[Provided information]

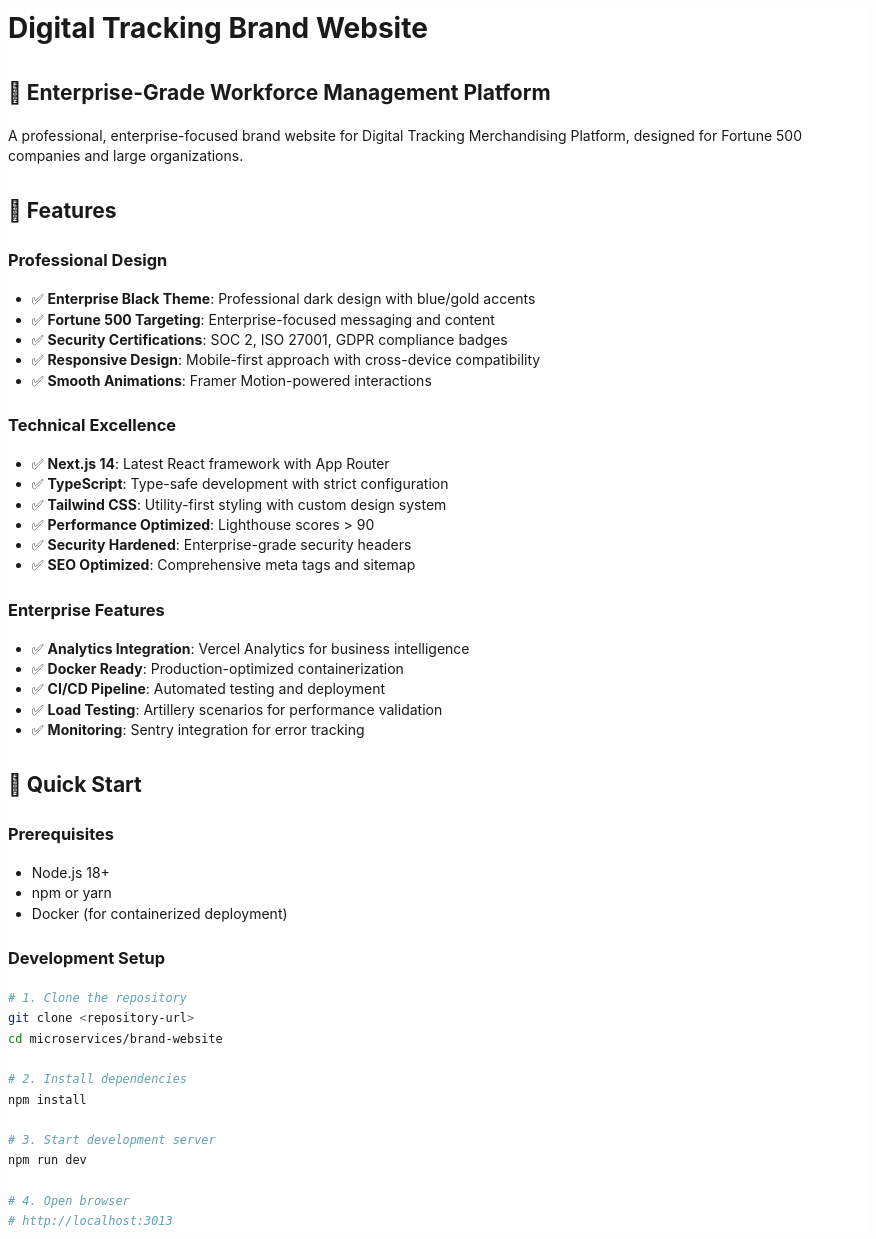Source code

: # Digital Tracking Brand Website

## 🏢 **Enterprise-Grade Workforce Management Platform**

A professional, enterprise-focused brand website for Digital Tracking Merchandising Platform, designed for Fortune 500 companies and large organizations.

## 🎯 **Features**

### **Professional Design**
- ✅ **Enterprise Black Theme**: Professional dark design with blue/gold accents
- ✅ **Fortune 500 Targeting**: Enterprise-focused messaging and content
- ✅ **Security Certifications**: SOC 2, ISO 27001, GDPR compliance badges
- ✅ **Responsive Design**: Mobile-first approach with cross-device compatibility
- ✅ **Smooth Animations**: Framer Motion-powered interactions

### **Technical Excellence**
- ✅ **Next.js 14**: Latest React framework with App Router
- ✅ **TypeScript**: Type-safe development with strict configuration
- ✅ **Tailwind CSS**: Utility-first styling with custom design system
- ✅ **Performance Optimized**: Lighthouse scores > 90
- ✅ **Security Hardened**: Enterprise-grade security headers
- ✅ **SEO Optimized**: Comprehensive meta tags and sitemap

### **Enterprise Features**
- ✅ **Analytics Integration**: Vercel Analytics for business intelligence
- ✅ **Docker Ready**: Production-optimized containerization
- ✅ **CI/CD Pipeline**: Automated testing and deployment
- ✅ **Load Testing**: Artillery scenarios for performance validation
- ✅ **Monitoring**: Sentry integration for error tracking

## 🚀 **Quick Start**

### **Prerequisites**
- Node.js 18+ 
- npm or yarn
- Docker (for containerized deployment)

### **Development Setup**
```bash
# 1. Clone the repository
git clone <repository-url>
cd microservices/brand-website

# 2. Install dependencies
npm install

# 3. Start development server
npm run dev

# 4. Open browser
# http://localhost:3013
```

[/Provided information]
[Provided information]

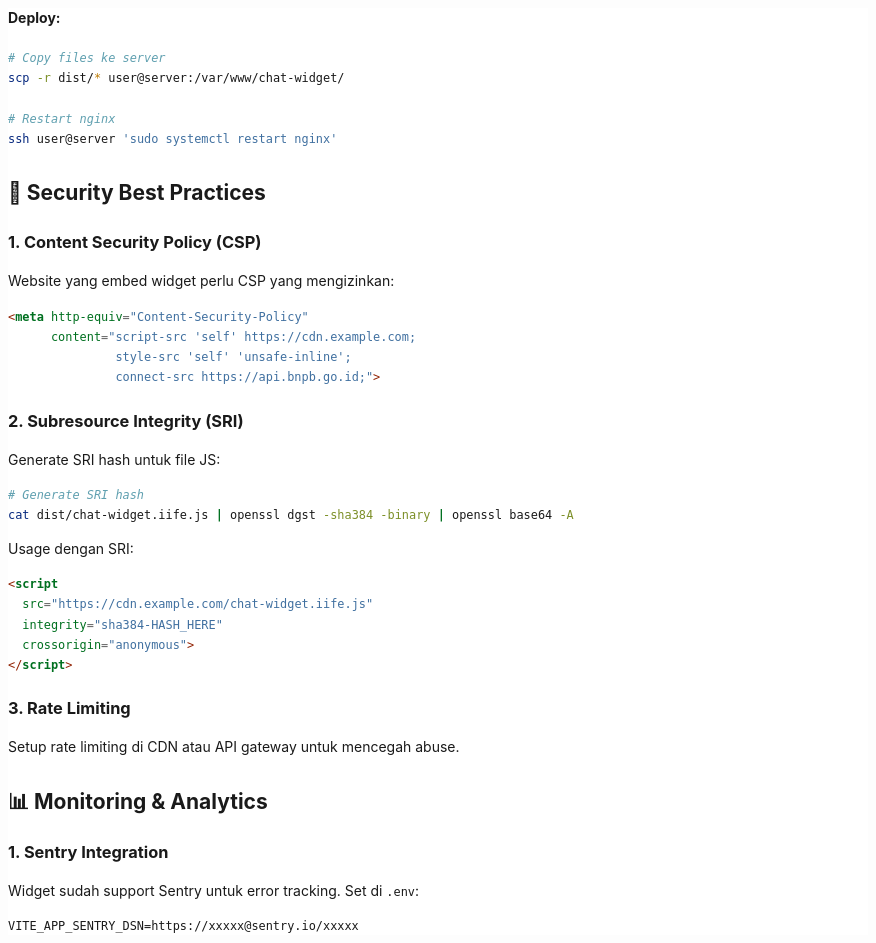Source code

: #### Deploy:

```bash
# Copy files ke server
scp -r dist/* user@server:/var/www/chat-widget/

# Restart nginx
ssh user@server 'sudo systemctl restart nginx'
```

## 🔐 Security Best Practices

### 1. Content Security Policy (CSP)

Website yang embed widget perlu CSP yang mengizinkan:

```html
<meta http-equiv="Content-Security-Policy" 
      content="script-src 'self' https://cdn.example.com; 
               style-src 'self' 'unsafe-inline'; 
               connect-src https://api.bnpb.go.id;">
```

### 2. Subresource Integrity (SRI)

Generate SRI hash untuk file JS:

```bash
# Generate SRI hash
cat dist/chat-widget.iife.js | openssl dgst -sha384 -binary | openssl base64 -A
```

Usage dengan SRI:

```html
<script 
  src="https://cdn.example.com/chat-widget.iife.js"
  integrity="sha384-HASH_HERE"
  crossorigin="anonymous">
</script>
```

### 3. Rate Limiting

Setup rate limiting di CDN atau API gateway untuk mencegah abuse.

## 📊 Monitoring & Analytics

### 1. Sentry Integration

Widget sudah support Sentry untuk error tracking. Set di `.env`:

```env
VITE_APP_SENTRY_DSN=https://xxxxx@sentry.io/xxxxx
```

[/Provided information]
[Provided information]

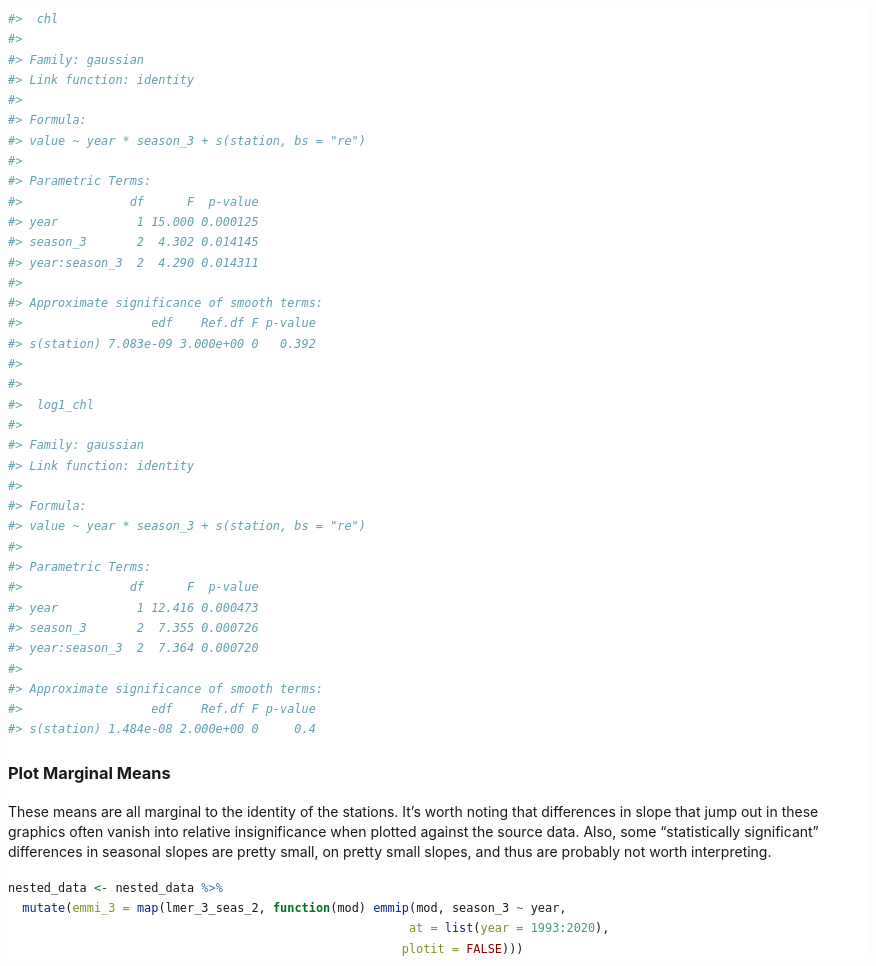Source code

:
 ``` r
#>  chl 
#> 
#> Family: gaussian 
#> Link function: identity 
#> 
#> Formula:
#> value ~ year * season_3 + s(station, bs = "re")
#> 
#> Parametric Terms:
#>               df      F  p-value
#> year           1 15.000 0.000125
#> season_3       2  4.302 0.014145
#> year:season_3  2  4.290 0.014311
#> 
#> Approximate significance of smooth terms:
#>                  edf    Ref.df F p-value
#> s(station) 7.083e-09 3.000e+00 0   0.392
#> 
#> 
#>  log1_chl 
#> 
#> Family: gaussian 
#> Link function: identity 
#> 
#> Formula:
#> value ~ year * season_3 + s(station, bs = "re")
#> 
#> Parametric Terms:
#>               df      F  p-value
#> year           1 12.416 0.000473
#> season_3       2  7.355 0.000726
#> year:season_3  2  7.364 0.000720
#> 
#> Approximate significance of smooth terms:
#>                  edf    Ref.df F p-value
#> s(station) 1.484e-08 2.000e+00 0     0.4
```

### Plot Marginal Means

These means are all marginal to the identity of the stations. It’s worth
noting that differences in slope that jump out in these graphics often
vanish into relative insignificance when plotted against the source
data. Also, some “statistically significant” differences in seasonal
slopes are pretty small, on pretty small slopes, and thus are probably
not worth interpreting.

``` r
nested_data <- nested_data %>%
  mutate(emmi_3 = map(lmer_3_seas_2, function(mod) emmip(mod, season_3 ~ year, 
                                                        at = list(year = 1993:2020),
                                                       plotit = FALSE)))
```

[/Provided information]

• [Assignment]: From the listing above, copy every line that holds the string "Fortune".

• [Exercise result]:
A professional, enterprise-focused brand website for Digital Tracking Merchandising Platform, designed for Fortune 500 companies and large organizations.
- ✅ **Fortune 500 Targeting**: Enterprise-focused messaging and content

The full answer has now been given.